### DIRECTIVE
Put this sentence from the UDHR text into Spanish: "They were acutely aware of the horrors of World War II, and conscious of the grim realities of an emerging Cold War."

### PROVIDED TEXT
━━━━━━━━━━━━━━━━━━━━━━━━━━━━━━

But for all the good, the fact remains that injustice, inequality and impunity are still the hallmarks of our world today.

In 1948, in an act of extraordinary leadership, world leaders came together to adopt the UDHR. Member states of the fledgling UN showed great foresight and courage by putting their faith in global values. They were acutely aware of the horrors of World War II, and conscious of the grim realities of an emerging Cold War. Their vision was not circumscribed by what was happening only in Europe. 1948 was also the year in which Burma gained independence, Mahatma Gandhi was assassinated, and apartheid laws were first introduced in South Africa. Large parts of the world were still under the yoke of colonization.

The drafters of the UDHR acted out of the conviction that only a multilateral system of global values, based on equality, justice and the rule of law, could stand up to the challenges ahead. In a genuine exercise of leadership, they resisted the pressure from competing political camps. They rejected any hierarchy between the right to free speech and the right to education, the right to be free from torture and the right to social security. They recognized that the universality of human rights – every person is born free and equal – and their indivisibility – all rights, whether economic, social, civil, political or cultural, must be fulfilled with equal commitment – is the basis for our collective security as well as our common humanity.

━━━━━━━━━━━━━━━━━━━━━━━━━━━━━━

### DATA SECTION
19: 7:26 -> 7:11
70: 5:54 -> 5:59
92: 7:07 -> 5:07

━━━━━━━━━━━━━━━━━━━━━━━━━━━━━━

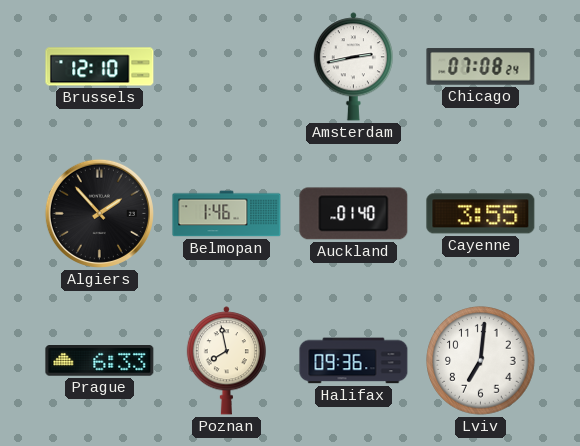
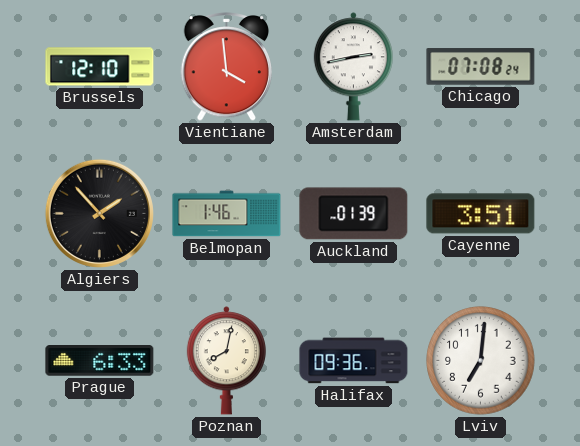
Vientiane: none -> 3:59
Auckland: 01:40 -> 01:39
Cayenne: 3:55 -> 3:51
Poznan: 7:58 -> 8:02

━━━━━━━━━━━━━━━━━━━━━━━━━━━━━━

### SOLVED PROBLEM
Eran plenamente conscientes de los horrores de la Segunda Guerra Mundial y de las sombrías realidades de una Guerra Fría emergente.